INSTRUCTIONS TO FOLLOW →
Lay out the stretch from the line that contains "After the increased" through the line that contains "market is constant and longer-term." as a numbered list, leaving out any blank lines.

INPUT FOR THIS TASK →
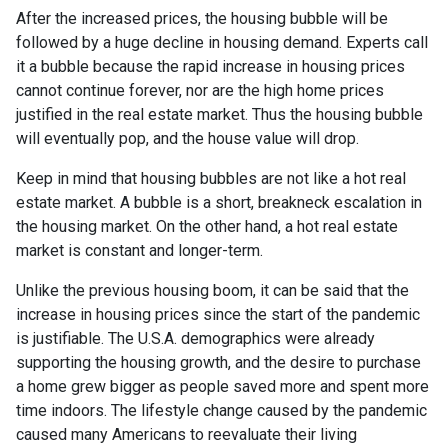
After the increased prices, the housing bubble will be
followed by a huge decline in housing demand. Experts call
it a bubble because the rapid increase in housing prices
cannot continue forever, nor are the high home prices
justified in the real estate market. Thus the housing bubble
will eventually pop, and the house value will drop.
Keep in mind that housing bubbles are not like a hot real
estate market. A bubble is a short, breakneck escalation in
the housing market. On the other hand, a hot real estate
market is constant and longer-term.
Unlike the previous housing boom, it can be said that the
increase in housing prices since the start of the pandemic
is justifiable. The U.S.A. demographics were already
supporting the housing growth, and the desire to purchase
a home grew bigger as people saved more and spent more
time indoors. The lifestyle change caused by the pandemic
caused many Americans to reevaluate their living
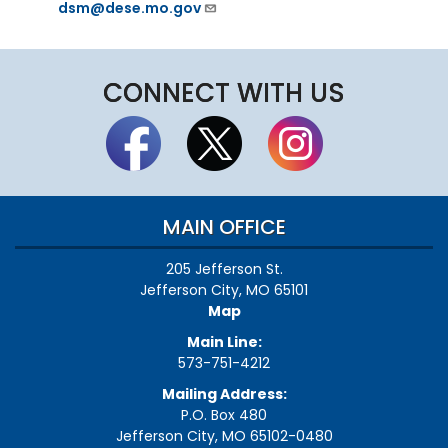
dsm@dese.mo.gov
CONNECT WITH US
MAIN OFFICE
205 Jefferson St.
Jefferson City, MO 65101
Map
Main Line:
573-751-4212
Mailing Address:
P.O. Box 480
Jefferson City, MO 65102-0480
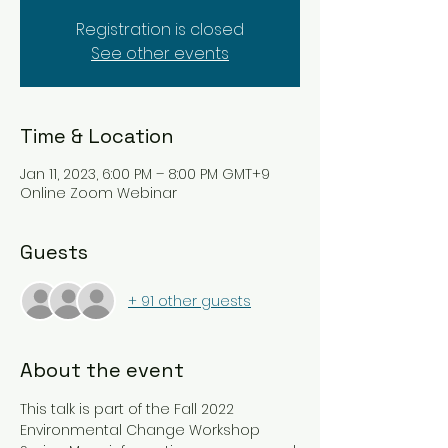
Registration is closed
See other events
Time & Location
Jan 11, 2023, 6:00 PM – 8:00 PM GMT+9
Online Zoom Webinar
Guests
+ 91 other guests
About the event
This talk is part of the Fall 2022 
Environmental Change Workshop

* * *

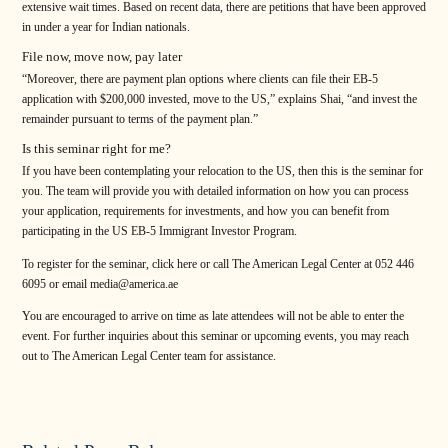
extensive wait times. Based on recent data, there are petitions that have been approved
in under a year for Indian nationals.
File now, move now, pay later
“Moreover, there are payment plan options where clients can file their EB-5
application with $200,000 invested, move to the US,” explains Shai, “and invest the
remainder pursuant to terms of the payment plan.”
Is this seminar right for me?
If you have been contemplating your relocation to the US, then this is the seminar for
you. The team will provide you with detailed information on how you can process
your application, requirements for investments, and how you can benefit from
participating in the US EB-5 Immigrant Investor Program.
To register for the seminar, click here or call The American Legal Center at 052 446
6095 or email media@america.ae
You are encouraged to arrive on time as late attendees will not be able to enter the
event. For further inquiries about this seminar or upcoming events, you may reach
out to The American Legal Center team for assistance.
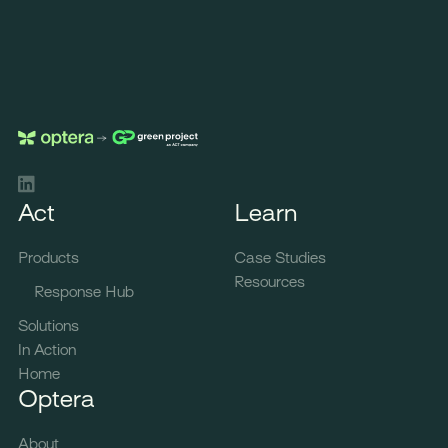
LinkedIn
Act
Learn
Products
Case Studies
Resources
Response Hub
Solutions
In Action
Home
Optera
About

ANSWER SECTION →
1. After the increased prices, the housing bubble will be
2. followed by a huge decline in housing demand. Experts call
3. it a bubble because the rapid increase in housing prices
4. cannot continue forever, nor are the high home prices
5. justified in the real estate market. Thus the housing bubble
6. will eventually pop, and the house value will drop.
7. Keep in mind that housing bubbles are not like a hot real
8. estate market. A bubble is a short, breakneck escalation in
9. the housing market. On the other hand, a hot real estate
10. market is constant and longer-term.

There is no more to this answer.